One constituent of the prison-industrial complex -- prison guards -- is already one of the most vigorous proponents of prison expansion. Some guards' unions have used the punitive political climate -- which they have fostered -- to transform themselves into political powerhouses. The California Correctional Peace Officers Association grew in one decade from 4,000 to 23,000 members. Union President Don Novey boasts that 38 of 44 bills the union pushed in the state legislature under the past three governors were enacted. The union spent lavishly in support of California's three-strikes-you're-out law and spent more than $1 million, the second highest amount in the state, on Republican Governor Pete Wilson's last gubernatorial campaign. Just the endorsement of the presumptively tough union is gold for struggling politicians. The union uses its influence to lobby for tougher laws, more prison guards and higher wages and benefits. The average prison guard in California now earns $10,000 more than the average California school teacher and more than many professors in the state university system. The union also provides seed money to victims' rights groups which also lobby for longer sentences and tougher laws.

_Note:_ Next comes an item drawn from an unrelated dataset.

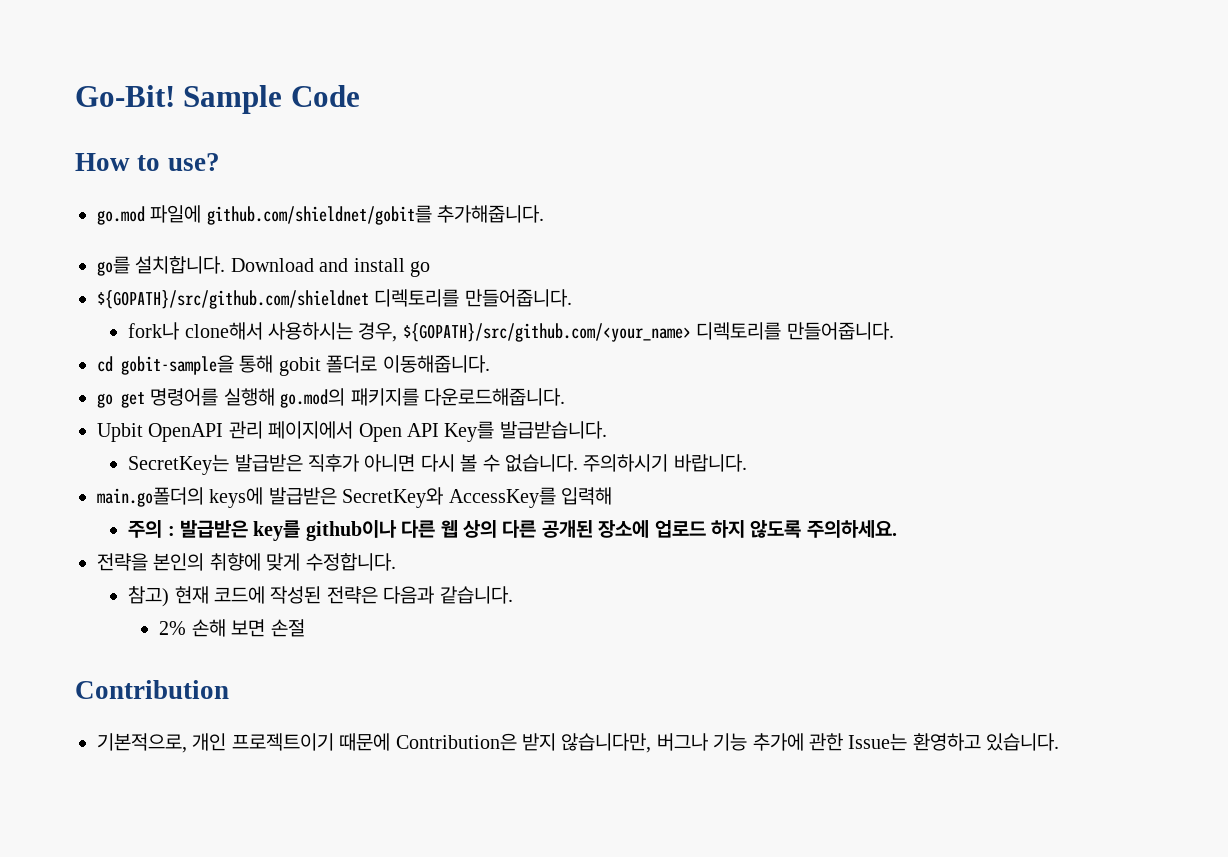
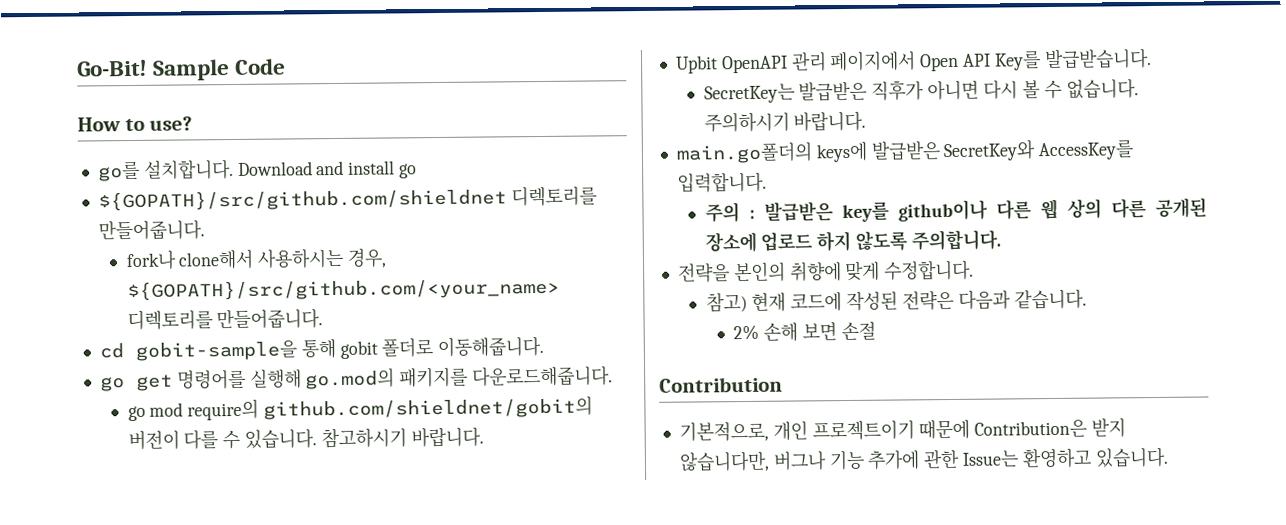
[97,205,545,225] // go.mod 파일에 github.com/shieldnet/gobit를 추가해줍니다. -> (193, 123) none
(565, 397) none -> [127,395,594,422] [127,426,484,451] // go mod require의 github.com/shieldnet/gobit의 버전이 다를 수 있습니다. 참고하시기 바랍니다.
[561,487,612,505] 입력해 -> [676,171,767,193] 입력합니다.
[806,520,897,538] 주의하세요. -> [911,229,1002,251] 주의합니다.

In coming years, as the private prison companies expand their operations, the prison-industrial complex's influence over criminal justice policy is likely to grow significantly. Criminal justice policy may someday be as influenced by Corrections Corporation of America as defense policy is influenced by Lockheed Martin and McDonnell Douglas.

Hart says there is no basis for this fear. "We are not policymakers," she says, adding, "There are plenty of offenders to go around. We have more business than we know what to do with."

Yet corporate pressure for further prisonization is a frightening prospect, given the U.S. experience over the last decade. Contrary to popular belief, the nation did not experience an increase in crime during the era of the prison build up. Victimization surveys through the 1980s show slightly declining crime rates. Yet the prison population tripled as the threshold for admission to prison was lowered. Non-violent offenders accounted for 84 percent of the increase in prison admissions since 1980. California's $5.5 billion three-strikes law captured twice as many people for simple possession of marijuana as for murder, manslaughter and rape combined.

With for-profit interests advocating increased prisonization, there is no telling how many people will ultimately be locked up. The National Council on Crime and Delinquency already projects that if current "get tough" proposals like truth-in-sentencing and three-strikes-you're-out were fully implemented, the prison population would leap from 1.6 million to seven million.


Lost opportunities

With industry touting its ability to jail more people for less money, and an array of social forces calling for more people to be jailed, any discussion about how to avoid jailing people altogether is drowned out. Thousands of local initiatives have proven successful at reducing crime. Some neighborhoods plant gardens or open basketball courts; some communities experiment with drug treatment or school-to-work programs.

Vincent Schiraldi, director of the San Francisco-based Center for Juvenile and Criminal Justice, a non-profit organization that contracts with states to manage criminally involved youth in the community, says the problem is one of accountability. "If a kid who has been through my program goes out and commits a crime, people blame me. But if a kid who spent time in the lock-up commits a crime, people blame the kid." Schiraldi says prison companies should be held accountable for their rehabilitative success or failure, just as he is.

To make the private sector more accountable, states could make low recidivism rates a precondition for contract renewal, and they could contract for drug treatment. The states have yet to make such demands.

Instead, the dynamic has been: the more prisons fail to keep people safe, the louder the cries for more prisons. That should keep the prison companies happy, but do little to improve social well-being.